About 51 per cent of Canadians polled by Ipsos Public Affairs agreed that “religion does more harm in the world than good.” That’s a seven-point increase from a similar questionnaire that was conducted in 2011.
“A couple of points of shift is not a big deal because that’s all in margin of error, but when we have changes of seven points in six years ... that’s a significant shift,” said Sean Simpson, vice-president of Ipsos Public Affairs.
Simpson told The Catholic Register that in a technological age where information is so easily accessed, Canadians have a “higher sensitivity” to news of religious radicals committing acts of violence and terrorism.
He also attributed this shift in public perception to the growing secularization of Western culture.
“If you go further along in the study, only 22 per cent feel that it’s important to their political thinking,” said Simpson. “And it’s only 29 per cent among Catholics, which means that seven in 10 Catholics say it’s not important to their political thinking. They are likely not supporting political parties based on those traditional values.”

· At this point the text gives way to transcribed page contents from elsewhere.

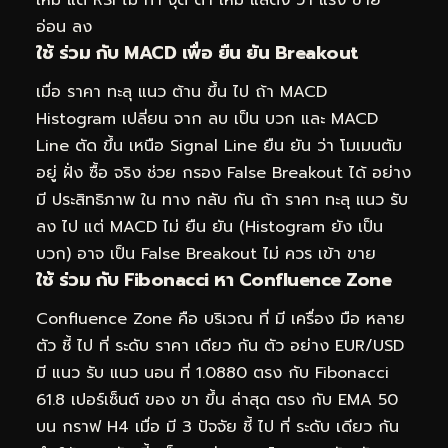
อ่อน ลง
ใช้ ร่วม กับ MACD เพื่อ ยืน ยัน Breakout
เมื่อ ราคา ทะลุ แนว ต้าน ขึ้น ไป ถ้า MACD
Histogram เปลี่ยน จาก ลบ เป็น บวก และ MACD
Line ตัด ขึ้น เหนือ Signal Line ยืน ยัน ว่า โมเมนตัม
อยู่ ฝั่ง ซื้อ จริง ช่วย กรอง False Breakout ได้ อย่าง
มี ประสิทธิภาพ ใน ทาง กลับ กัน ถ้า ราคา ทะลุ แนว รับ
ลง ไป แต่ MACD ไม่ ยืน ยัน (Histogram ยัง เป็น
บวก) อาจ เป็น False Breakout ไม่ ควร เข้า ขาย
ใช้ ร่วม กับ Fibonacci หา Confluence Zone
Confluence Zone คือ บริเวณ ที่ มี เครื่อง มือ หลาย
ตัว ชี้ ไป ที่ ระดับ ราคา เดียว กัน ตัว อย่าง EUR/USD
มี แนว รับ แนว นอน ที่ 1.0880 ตรง กับ Fibonacci
61.8 เปอร์เซ็นต์ ของ ขา ขึ้น ล่าสุด ตรง กับ EMA 50
บน กราฟ H4 เมื่อ มี 3 ปัจจัย ชี้ ไป ที่ ระดับ เดียว กัน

However, Reginald Bibby, a sociologist at the University of Lethbridge who studies religion trends with the Angus Reid Institute, says Canadians are much more complex that the survey reveals.
“By our standards, in terms of sociology of religion, all I’m saying is Ipsos has very loose items,” he said. “That item about religion doing more harm than good ... our figure was 51 per cent positive on that, so virtually the same figure.”

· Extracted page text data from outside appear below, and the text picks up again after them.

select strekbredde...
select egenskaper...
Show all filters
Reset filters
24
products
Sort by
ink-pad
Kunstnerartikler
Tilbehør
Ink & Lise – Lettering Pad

Bibby explains that 51 per cent in either direction should be largely understood as a 50/50 split and Canadians have been split on this particular statement for many years.
Bibby’s data comes fromresearch for a book he published in April called Resilient Gods.
In his research of data dating back to 1975, he found that a “solid core” of 30 per cent view religion as a central part of their lives. Another 30 per cent reject religion, while the remaining 40 per cent are somewhere in the middle.
Bibby said that depending on any number of social and cultural factors, these groups would shift slightly over the years. However, he believes religion is here to stay. With a steady increase in immigration, Bibby said the “pro-religious core” in Canada is assured for the foreseeable future.
“Frankly, we’ve been asking these same questions for years,” said Bibby. “It’s one of the frustrating things as an academic when you’re doing research on stuff like this, you have to meet all kinds of standards, and it’s slow and there’s a review board. .. but then you come along and see a few poll items and the media jump all over it like it’s some big finding.”
Bibby said that comparing data from 2011 to 2017 is much too short a time frame to fully understand the direction in which Canadian perception on religion is going.
“If you had asked that question in 2001, you know what you’d be expecting, especially after 9/11,” said Bibby. “Had they done the survey in 2001, now that would be noteworthy.